Perubahan warna derajat pertama adalah kuning muda, cokelat muda, dan abu-abu
muda, dan terjadi secara merata dan menyeluruh pada mahkota. Perubahan warna
derajat dua lebih parah dan menyeluruh pada mahkota. Perubahan warna derajat tiga
adalah perubahan warna yang sangat intens dan pada mahkota klinisnya terlihat ada
sabuk warna yang horizontal.
Patogenesis :
Pemberian tetrasiklin tetrasiklin mengikat kalsium bergabung ke dalam Kristal
hidroksiapatit baik di dentin maupun di email.
o Minosiklin
Minosiklin diserap dari gastrointestinal tract dan berkombinasi dengan kalsium,
karenanya, pemberian minosiklin baik pada anak-anak maupun orang dewasa dapat
menyebabkan diskolorasi pada gigi.
Peneliti percaya bahwa pigmentasi pada gigi tampak karena kemampuan minosiklin
untuk berikatan dengan besi dan membentuk complex yang tidak bisa dipecahkan.
Patogenesis :
Pemberian minosiklin diserap dari gastrointestinal tract berkombinasi dengan
kalsium instinsic dental stain.
o Defek dalam Pembentukan Gigi
Hipokalsifikasi terlihat sebagai warna kecokelatan atau daerah putih yang berbatas
jelas, sering pada aspek facial mahkota.
Hipoplasia, emailnya cacat dan porus. Email yang porus mudah menyerap warna dari
rongga mulut.
o Kelainan Darah dan Faktor-Faktor Lain
Berbagai kondisi sistemik dapat mengakibatkan lisis eritrosit yang masif. Apabila hal
ini terjadi dalam pulpa pada usia muda, produk kerusakan darah dapat masuk ke dalam
dan mewarnai dentin yang sedang terbentuk.
Perubahan Warna Iatrogenik
Karena Perawatan Endodontik
a. Material Obturasi
Tidak bersihnya pembuangan material obturasi dari kamar pulpa saat menyelesaikan
perawatan saluran akar dapat menimbulkan warna kehitaman pada gigi.
b. Medikamen Intrakanal
Obat intrakanal golongan fenol atau iodoform yang biasa dimasukkan dalam ruang
saluran akar, berkontak langsung dengan dentin. Terkadang dalam waktu yang lama,
sehingga memungkinkan obat berpenetrasi dan beroksidasi. Material ini cenderung
mewarnai dentin secara perlahan-lahan.
c.

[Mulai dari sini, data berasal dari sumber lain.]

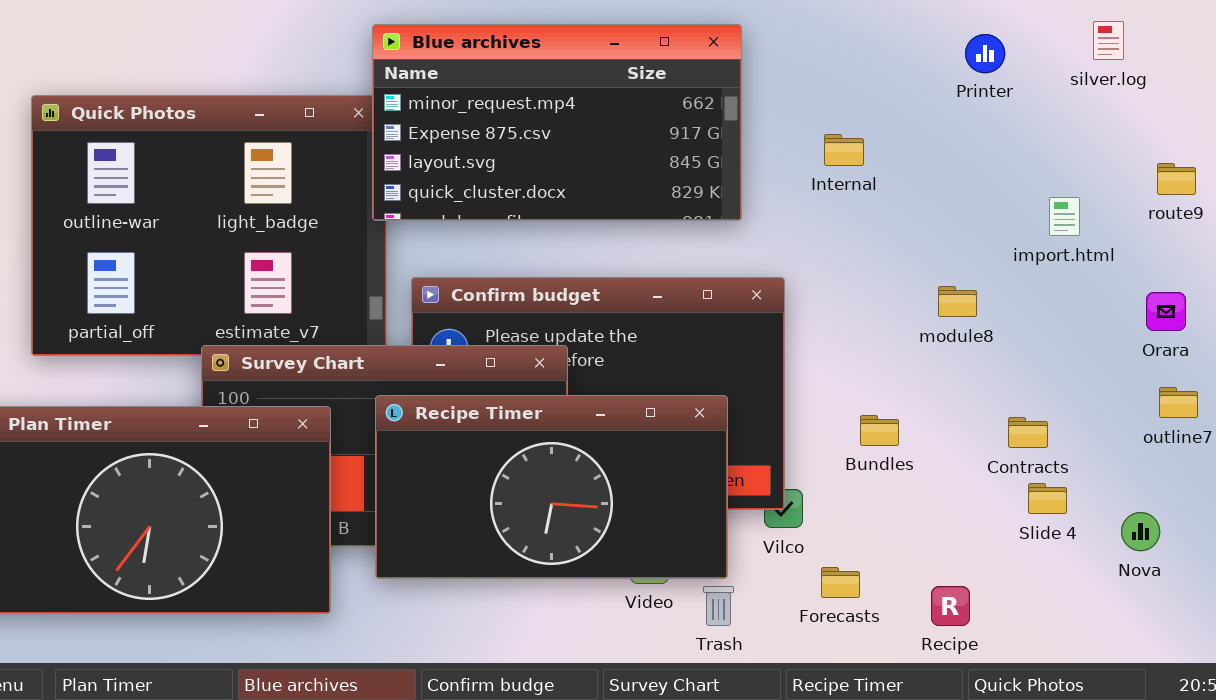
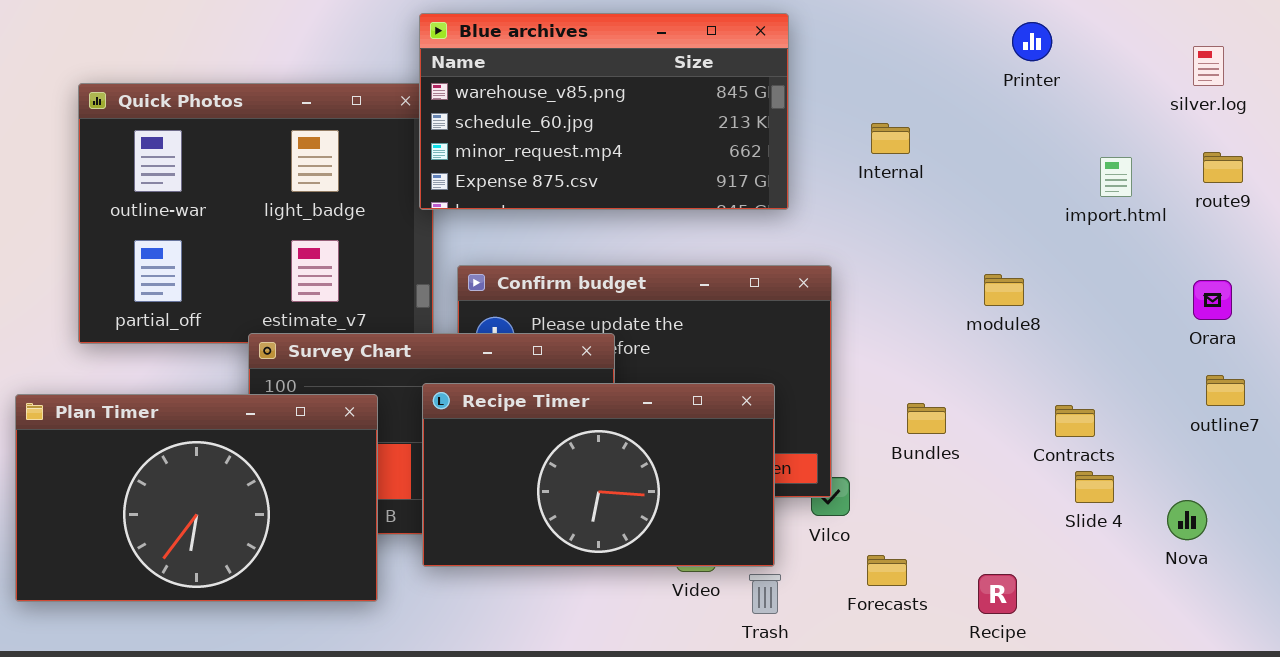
silver.log: [1093,21,1124,60] -> [1193,46,1224,86], moved
Blue archives: [372,24,742,221] -> [419,13,789,210], scrolled up 2 rows
import.html: [1049,197,1080,236] -> [1100,157,1132,197], moved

Sisa Jaringan Pulpa
Fragmen pulpa yang tertinggal di dalam mahkota, biasanya di dalam tanduk pulpa,
dapat mengakibatkan perubahan warna secara perlahan. Tanduk pulpa harus dibuka
dan dipajankan pada saat pembuatan kavitas akses untuk memastikan bahwa seluruh
jaringan pulpa telah terangkat dan menghindari retensi semen saluran akar pada tahap
berikutnya.
Restorasi Korona
a. Restorasi Logam
Amalgam merupakan penyebab paling hebat karena elemen warna gelapnya dapat
mengubah dentin menjadi abu-abu gelap.
b. Restorasi Komposit
Diskolorasi pada restorasi komposit disebabkan karena kebocoran-mikro. Tepi
tumpatan yang terbuka merupakan tempat masuknya bahan kimia di antara restorasi
dan struktur gigi dan mewarnai dentin di bawahnya.1,2
2.1.2 Pemeriksaan Klinis
A. Pemeriksaan Subjektif
a. Riwayat kesehatan umum
o data demografi untuk mengetahui karakter pasien.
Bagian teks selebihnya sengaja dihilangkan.